== Segment start ==

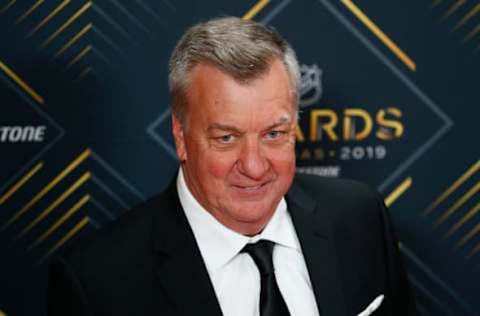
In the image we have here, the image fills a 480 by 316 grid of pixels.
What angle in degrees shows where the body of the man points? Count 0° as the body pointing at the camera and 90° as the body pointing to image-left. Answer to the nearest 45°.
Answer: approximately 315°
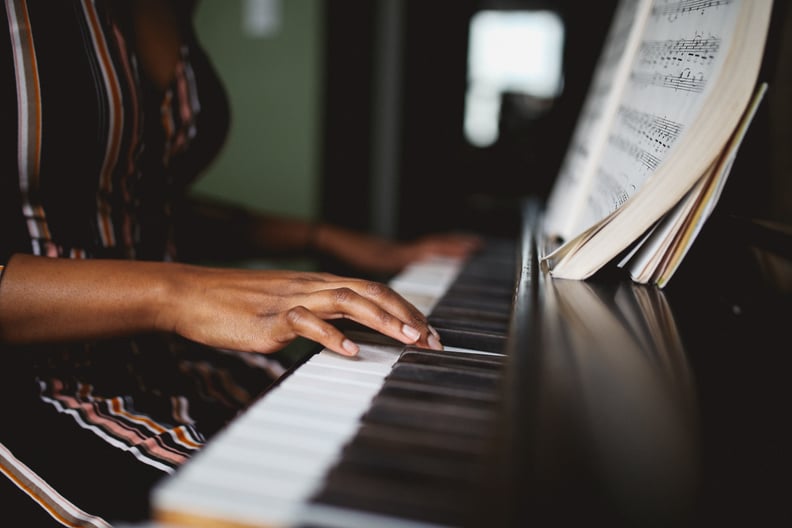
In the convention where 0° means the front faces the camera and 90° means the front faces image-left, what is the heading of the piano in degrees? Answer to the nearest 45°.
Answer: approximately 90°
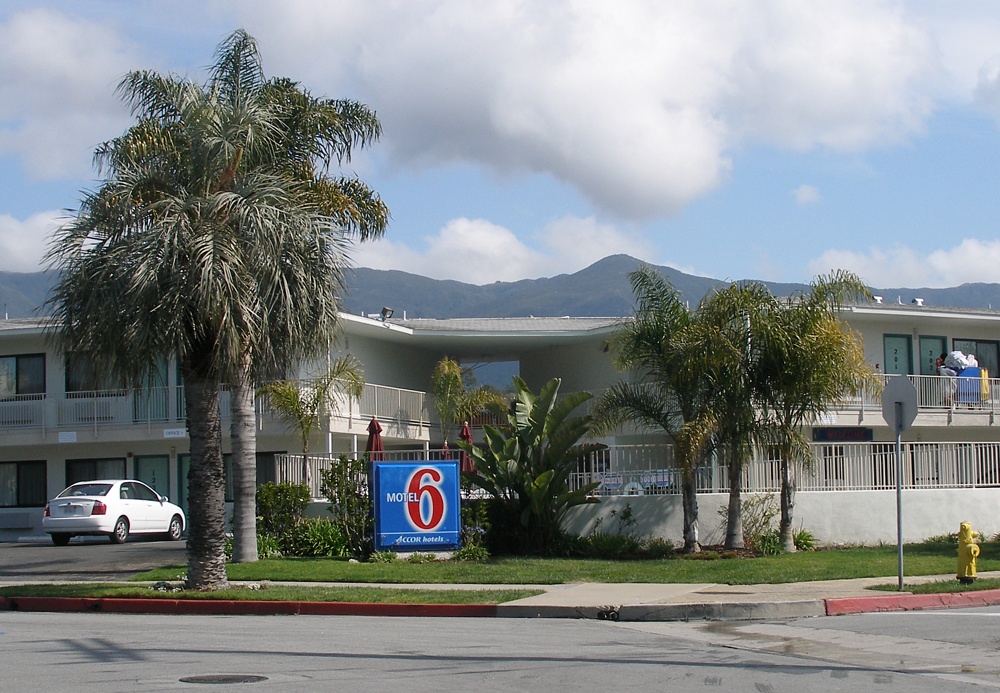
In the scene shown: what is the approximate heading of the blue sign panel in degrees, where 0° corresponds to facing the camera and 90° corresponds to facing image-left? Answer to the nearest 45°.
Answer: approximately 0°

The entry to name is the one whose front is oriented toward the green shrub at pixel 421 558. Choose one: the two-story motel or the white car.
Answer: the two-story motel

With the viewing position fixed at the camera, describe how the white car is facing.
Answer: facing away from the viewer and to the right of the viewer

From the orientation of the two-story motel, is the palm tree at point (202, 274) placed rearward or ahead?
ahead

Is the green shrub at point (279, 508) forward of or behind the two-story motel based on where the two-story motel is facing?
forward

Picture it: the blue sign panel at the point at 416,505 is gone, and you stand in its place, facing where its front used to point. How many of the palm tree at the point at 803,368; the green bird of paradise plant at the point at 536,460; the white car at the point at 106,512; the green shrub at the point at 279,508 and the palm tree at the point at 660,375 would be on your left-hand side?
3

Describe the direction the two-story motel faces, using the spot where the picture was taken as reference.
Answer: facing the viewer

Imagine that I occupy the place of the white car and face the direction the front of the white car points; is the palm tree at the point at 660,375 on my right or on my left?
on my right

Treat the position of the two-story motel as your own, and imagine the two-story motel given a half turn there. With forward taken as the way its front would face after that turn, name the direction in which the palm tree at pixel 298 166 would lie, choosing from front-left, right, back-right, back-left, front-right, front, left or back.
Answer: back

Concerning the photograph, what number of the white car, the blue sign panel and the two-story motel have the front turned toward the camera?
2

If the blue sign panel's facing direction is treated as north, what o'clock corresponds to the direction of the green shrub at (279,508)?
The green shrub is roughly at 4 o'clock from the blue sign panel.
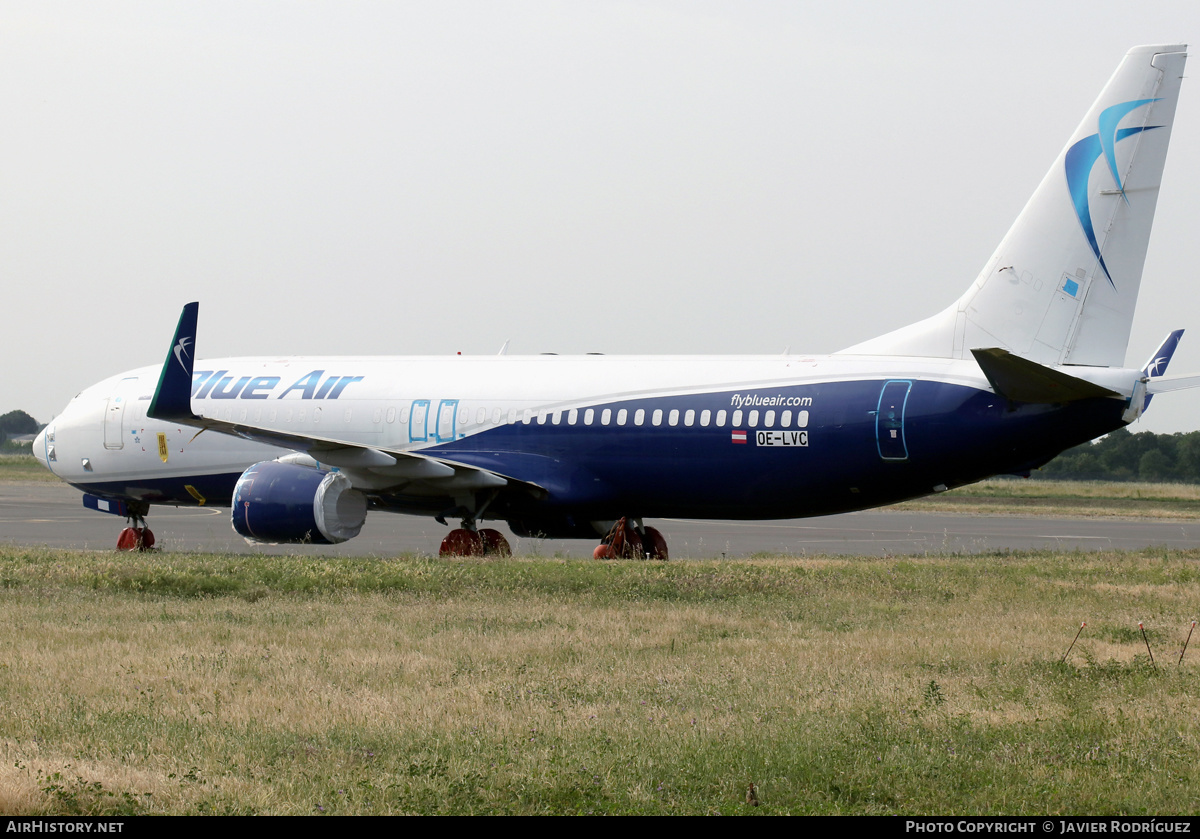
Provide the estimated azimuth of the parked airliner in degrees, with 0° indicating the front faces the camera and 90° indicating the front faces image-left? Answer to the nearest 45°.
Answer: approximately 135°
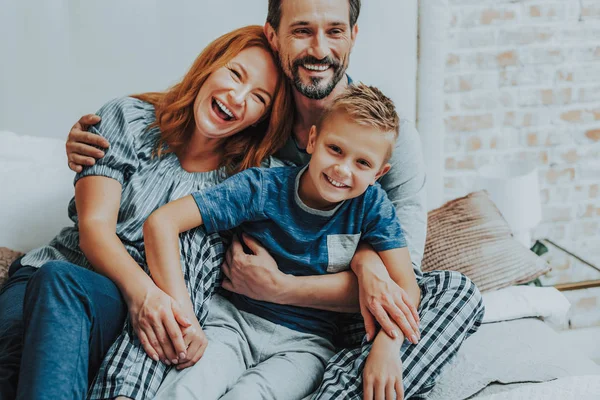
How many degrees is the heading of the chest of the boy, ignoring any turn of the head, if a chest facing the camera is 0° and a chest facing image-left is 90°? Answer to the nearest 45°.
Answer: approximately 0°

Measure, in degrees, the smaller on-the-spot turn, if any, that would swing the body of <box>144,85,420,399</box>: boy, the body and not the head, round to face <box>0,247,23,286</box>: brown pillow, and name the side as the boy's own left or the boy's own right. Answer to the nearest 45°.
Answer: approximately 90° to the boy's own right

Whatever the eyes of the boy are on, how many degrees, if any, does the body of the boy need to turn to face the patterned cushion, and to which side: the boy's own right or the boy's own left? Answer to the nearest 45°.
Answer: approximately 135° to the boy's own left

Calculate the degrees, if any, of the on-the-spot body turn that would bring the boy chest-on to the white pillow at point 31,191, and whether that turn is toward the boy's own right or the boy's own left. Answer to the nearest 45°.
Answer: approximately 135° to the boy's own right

== Segment end ==

### Exercise description
Quote all of the records above word for word, omitting the pictures.

### Problem solution
In the image we have here, the image fills a 480 by 316 grid of pixels.
What angle in degrees shows where the body of the man points? Count 0° as the body pointing at the camera and 90° as the body pointing to image-left. Answer to the nearest 45°.
Answer: approximately 315°
In the convention where 0° means the front faces the camera and 90° means the front faces image-left, what is the heading of the piano in degrees? Answer to the nearest 45°.
Answer: approximately 90°
In the scene shown: what is the approximate heading of the blue sign panel in degrees, where 0° corresponds to facing the camera and 90° corresponds to facing image-left? Answer to the nearest 45°.
Answer: approximately 0°

The entry to name is the one whose front is oriented toward the green shrub at pixel 421 558. Choose one: the two-story motel or the white car.
Answer: the two-story motel

With the viewing position fixed at the camera, describe how the white car is facing.
Answer: facing away from the viewer and to the right of the viewer

From the orientation of the two-story motel, is the palm tree at point (202, 274) placed rearward or ahead?
ahead

Is the green shrub at point (279, 508) forward of or behind the two-story motel based on where the two-story motel is facing?
forward

Picture it: the blue sign panel at the point at 416,505 is gone, and you stand in its place, facing where its front used to point. How many of the palm tree at the point at 803,368; the green bird of paradise plant at the point at 536,460; the white car at the point at 106,512; the green shrub at the point at 279,508 and the palm tree at the point at 660,375 would be on your left-hand side?
3

Describe the direction the two-story motel faces, using the spot where the picture was taken as reference.
Answer: facing the viewer

Imagine that I occupy the place of the white car and face the direction the front of the white car points; is the palm tree at the point at 660,375 on my right or on my left?
on my right

Treat the position of the two-story motel as your own, and imagine the two-story motel given a half turn there. With forward taken as the way its front would face after that turn, name the direction in which the palm tree at pixel 298 166 would lie, choosing from front-left, right, back-right, back-left, front-right, front, left or back.
Answer: back

Concerning the photograph, what number of the white car, the blue sign panel and the two-story motel have the front turned toward the camera?
2

If the blue sign panel's facing direction is treated as north, what o'clock corresponds to the direction of the green shrub at (279,508)?
The green shrub is roughly at 4 o'clock from the blue sign panel.
Provide the estimated azimuth of the parked airliner in degrees, with 0° indicating the front faces the camera and 90° indicating the front faces image-left? Answer to the nearest 45°.
Answer: approximately 135°
How many degrees is the heading of the chest of the boy, ignoring any turn of the head, if a chest facing the camera is 0° and a chest facing image-left is 90°? Answer to the nearest 45°.
Answer: approximately 0°

Measure, in degrees, the smaller on-the-spot turn, if any, that would swing the body of <box>144,85,420,399</box>: boy, the body and not the head, round to face <box>0,247,23,286</box>: brown pillow, and name the side as the boy's own left or the boy's own right. Answer to the nearest 45°.
Answer: approximately 90° to the boy's own right

Whatever the eyes of the boy are on, how many degrees, if any, does the body of the boy need to turn to face the patterned cushion, and to which side: the boy's own right or the boy's own left? Answer to the nearest 45°.
Answer: approximately 135° to the boy's own left

Calculate the degrees, if any, of the on-the-spot body turn that would bring the boy chest-on to the white pillow at point 31,191, and whether that turn is toward the boy's own right or the boy's own left. Answer to the nearest 45°.
Answer: approximately 135° to the boy's own right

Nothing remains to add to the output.